### EXERCISE INSTRUCTIONS
Where a line contains the word "right", copy that line from the records below.

### EXERCISE MATERIALS
►

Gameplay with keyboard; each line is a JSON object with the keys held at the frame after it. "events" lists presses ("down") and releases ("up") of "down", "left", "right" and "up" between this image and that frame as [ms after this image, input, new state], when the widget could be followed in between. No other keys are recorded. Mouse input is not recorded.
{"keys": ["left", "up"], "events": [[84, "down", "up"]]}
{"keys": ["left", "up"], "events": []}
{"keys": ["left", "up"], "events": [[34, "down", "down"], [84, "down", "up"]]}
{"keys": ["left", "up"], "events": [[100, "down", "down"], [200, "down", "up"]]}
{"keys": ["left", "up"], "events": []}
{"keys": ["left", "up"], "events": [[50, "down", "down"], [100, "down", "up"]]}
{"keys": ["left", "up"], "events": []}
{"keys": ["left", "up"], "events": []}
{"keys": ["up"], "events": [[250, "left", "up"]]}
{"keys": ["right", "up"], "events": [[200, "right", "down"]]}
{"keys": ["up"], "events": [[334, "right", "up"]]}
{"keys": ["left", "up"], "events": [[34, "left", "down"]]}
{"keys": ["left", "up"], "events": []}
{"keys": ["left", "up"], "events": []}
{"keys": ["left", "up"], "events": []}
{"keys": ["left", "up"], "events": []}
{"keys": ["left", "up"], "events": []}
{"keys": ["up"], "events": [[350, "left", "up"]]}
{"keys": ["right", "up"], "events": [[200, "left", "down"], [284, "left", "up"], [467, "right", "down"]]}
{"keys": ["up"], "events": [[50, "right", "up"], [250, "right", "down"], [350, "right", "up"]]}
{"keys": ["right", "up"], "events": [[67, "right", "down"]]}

◄

### REPLY
Gameplay with keyboard; each line is a JSON object with the keys held at the frame after it. "events" lists presses ("down") and releases ("up") of "down", "left", "right" and "up" between this image and that frame as [ms after this image, input, new state], when the widget could be followed in between. No other keys are recorded. Mouse input is not recorded.
{"keys": ["right", "up"], "events": [[200, "right", "down"]]}
{"keys": ["up"], "events": [[334, "right", "up"]]}
{"keys": ["right", "up"], "events": [[200, "left", "down"], [284, "left", "up"], [467, "right", "down"]]}
{"keys": ["up"], "events": [[50, "right", "up"], [250, "right", "down"], [350, "right", "up"]]}
{"keys": ["right", "up"], "events": [[67, "right", "down"]]}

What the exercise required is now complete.